DATA PROVIDED:

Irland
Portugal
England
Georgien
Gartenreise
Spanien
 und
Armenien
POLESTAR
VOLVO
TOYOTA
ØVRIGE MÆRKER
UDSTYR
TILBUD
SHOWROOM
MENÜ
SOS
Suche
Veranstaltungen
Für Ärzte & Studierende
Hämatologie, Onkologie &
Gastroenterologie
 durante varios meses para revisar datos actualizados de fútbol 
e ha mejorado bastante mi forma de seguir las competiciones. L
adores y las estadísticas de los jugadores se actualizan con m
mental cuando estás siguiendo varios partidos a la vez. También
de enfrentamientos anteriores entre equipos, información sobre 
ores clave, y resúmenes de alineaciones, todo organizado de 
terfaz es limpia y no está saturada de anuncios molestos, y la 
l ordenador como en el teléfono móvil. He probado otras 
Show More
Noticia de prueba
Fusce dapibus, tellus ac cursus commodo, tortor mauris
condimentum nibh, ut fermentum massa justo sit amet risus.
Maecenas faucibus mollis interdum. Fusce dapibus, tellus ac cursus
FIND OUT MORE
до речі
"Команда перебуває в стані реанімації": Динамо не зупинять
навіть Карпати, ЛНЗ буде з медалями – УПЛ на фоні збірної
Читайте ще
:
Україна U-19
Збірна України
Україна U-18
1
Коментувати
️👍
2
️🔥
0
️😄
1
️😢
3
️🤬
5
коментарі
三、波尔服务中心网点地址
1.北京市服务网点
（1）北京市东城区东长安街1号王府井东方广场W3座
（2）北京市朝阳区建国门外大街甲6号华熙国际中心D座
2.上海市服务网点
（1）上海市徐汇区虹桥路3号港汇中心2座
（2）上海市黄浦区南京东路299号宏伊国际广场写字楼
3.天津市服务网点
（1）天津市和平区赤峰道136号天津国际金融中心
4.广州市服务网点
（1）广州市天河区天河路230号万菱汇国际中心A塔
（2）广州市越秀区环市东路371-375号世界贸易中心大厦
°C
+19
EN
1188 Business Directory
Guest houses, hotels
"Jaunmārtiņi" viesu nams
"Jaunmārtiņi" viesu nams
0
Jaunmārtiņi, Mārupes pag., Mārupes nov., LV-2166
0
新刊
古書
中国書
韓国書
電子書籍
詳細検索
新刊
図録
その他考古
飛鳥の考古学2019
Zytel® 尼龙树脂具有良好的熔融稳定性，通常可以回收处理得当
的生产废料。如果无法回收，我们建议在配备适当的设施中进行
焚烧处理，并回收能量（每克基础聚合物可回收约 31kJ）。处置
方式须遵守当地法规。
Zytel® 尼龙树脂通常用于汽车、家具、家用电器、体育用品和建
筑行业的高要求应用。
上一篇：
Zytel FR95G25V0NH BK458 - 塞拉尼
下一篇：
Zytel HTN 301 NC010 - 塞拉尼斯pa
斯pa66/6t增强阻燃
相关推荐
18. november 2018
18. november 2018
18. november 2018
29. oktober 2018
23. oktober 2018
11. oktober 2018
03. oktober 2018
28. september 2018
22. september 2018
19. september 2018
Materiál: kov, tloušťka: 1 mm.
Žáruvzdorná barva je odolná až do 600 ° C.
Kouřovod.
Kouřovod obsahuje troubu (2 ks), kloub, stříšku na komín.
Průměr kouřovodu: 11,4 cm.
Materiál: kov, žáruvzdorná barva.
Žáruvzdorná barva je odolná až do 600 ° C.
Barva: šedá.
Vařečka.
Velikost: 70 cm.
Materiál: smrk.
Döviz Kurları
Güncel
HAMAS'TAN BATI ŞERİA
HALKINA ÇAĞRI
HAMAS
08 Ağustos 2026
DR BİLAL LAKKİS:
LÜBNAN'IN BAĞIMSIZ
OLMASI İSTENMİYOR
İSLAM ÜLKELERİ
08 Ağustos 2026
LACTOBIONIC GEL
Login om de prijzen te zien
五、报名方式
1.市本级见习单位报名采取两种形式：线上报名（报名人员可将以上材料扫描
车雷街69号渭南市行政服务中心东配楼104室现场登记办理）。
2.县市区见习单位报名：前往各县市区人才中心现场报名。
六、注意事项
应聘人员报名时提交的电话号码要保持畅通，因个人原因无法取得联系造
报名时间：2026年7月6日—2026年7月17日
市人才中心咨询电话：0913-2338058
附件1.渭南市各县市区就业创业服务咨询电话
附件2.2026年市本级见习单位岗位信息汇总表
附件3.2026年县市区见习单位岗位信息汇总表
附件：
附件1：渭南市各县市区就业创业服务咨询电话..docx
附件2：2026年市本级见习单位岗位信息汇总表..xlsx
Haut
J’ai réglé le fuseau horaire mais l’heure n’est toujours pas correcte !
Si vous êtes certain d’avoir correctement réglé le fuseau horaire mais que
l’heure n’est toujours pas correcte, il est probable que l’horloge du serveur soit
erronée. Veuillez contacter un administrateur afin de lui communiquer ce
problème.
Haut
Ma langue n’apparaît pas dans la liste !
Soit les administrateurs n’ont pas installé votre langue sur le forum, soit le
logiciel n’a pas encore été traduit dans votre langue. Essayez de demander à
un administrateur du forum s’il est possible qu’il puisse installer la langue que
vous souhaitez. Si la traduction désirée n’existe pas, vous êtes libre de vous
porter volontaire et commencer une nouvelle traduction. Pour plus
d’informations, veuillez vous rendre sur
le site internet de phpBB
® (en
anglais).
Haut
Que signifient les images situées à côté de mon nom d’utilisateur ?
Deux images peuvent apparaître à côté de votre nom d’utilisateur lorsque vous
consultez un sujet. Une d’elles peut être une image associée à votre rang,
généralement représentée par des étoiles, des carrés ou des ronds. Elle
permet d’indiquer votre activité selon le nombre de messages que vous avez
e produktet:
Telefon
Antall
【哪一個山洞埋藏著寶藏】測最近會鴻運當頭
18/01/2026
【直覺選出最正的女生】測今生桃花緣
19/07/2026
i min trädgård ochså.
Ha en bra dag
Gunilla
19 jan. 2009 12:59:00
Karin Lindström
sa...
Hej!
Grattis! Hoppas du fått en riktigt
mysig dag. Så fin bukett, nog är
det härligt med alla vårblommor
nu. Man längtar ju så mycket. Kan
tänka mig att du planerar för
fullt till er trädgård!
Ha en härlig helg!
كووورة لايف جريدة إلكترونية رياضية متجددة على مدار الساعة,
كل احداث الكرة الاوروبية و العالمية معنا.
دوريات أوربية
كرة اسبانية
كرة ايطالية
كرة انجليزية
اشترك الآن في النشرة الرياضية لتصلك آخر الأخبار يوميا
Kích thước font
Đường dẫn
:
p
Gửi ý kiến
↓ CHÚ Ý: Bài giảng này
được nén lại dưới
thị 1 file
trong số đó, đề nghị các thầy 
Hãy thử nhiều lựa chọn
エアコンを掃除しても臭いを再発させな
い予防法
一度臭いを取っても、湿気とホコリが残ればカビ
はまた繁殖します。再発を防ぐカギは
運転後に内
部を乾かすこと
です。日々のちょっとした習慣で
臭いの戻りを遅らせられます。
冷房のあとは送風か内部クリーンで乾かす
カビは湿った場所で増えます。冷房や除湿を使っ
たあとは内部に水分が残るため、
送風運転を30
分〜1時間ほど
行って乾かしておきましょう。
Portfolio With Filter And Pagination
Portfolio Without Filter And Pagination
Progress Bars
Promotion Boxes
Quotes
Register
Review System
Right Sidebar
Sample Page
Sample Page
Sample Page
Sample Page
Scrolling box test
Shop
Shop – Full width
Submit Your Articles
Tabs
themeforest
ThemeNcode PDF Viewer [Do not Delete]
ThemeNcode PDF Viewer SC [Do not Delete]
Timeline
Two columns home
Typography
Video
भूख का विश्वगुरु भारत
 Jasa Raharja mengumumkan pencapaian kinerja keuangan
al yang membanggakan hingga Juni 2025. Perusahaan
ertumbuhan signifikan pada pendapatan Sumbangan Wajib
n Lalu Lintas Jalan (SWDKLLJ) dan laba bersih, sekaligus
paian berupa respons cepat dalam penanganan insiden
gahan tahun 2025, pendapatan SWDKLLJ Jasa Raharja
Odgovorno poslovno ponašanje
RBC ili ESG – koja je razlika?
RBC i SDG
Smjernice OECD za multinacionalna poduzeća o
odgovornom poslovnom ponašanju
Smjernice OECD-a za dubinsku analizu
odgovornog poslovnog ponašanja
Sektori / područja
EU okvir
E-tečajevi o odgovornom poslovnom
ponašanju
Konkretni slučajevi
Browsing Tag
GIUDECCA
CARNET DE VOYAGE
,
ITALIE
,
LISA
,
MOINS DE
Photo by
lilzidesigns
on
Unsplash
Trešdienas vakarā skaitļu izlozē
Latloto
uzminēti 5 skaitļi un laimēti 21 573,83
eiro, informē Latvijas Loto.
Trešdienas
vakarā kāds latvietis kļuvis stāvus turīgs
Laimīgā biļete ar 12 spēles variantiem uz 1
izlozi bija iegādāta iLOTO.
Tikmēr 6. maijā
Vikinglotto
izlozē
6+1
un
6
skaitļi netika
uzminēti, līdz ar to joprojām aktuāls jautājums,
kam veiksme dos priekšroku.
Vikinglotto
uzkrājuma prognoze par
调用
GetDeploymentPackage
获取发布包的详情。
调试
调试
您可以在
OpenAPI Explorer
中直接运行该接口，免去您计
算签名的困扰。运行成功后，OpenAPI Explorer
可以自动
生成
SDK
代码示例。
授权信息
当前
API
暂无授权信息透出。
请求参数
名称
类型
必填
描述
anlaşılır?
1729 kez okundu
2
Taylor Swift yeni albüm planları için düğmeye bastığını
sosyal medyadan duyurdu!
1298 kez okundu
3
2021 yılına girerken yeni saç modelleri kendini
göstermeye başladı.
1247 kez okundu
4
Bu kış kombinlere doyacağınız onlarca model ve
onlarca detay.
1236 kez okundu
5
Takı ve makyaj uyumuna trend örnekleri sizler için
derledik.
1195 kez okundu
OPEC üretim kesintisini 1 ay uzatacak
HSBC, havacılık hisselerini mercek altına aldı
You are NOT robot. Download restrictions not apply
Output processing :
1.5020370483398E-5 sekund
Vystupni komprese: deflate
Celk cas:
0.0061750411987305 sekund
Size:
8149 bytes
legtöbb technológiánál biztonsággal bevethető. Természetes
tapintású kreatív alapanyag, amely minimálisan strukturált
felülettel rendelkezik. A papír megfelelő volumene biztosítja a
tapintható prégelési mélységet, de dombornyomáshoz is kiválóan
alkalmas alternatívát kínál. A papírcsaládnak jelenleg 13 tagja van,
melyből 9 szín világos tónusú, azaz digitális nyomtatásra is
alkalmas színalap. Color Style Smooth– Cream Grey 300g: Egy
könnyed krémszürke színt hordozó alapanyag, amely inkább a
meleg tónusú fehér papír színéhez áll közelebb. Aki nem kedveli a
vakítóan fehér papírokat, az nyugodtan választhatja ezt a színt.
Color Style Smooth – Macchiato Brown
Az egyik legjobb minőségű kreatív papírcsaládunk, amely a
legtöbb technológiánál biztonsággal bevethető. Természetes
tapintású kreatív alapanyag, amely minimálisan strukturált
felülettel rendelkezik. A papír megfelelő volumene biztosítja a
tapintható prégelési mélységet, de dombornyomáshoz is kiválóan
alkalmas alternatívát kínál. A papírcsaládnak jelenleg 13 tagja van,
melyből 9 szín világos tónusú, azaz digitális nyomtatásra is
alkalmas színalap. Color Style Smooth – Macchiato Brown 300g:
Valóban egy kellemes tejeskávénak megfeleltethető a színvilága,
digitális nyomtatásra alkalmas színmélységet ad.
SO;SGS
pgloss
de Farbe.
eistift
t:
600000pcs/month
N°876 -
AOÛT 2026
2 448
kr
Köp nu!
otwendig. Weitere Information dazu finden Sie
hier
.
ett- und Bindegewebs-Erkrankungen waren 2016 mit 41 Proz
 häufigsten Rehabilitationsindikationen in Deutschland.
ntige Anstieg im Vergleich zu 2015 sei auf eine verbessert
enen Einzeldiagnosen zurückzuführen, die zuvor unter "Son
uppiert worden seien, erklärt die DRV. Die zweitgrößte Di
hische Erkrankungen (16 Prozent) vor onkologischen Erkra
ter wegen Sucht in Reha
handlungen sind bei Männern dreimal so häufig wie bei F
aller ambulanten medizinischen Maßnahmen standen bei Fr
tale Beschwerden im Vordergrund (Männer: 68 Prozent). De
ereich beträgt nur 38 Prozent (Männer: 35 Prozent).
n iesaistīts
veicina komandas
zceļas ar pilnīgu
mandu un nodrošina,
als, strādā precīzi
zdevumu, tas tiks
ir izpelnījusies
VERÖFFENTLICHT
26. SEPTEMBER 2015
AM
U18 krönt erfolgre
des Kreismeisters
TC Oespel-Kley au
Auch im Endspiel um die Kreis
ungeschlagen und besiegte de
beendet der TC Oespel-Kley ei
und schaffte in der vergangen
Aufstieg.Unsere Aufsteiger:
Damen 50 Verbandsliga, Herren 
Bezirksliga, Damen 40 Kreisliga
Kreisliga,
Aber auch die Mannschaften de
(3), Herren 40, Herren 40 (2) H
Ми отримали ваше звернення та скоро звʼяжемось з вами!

PROBLEM TO SOLVE: Write out the lines from the start of the entries through the line containing "durante varios meses" as a numbered list, omitting any blank lines.

COMPLETED TASK:
1. Irland
2. Portugal
3. England
4. Georgien
5. Gartenreise
6. Spanien
7.  und
8. Armenien
9. POLESTAR
10. VOLVO
11. TOYOTA
12. ØVRIGE MÆRKER
13. UDSTYR
14. TILBUD
15. SHOWROOM
16. MENÜ
17. SOS
18. Suche
19. Veranstaltungen
20. Für Ärzte & Studierende
21. Hämatologie, Onkologie &
22. Gastroenterologie
23.  durante varios meses para revisar datos actualizados de fútbol 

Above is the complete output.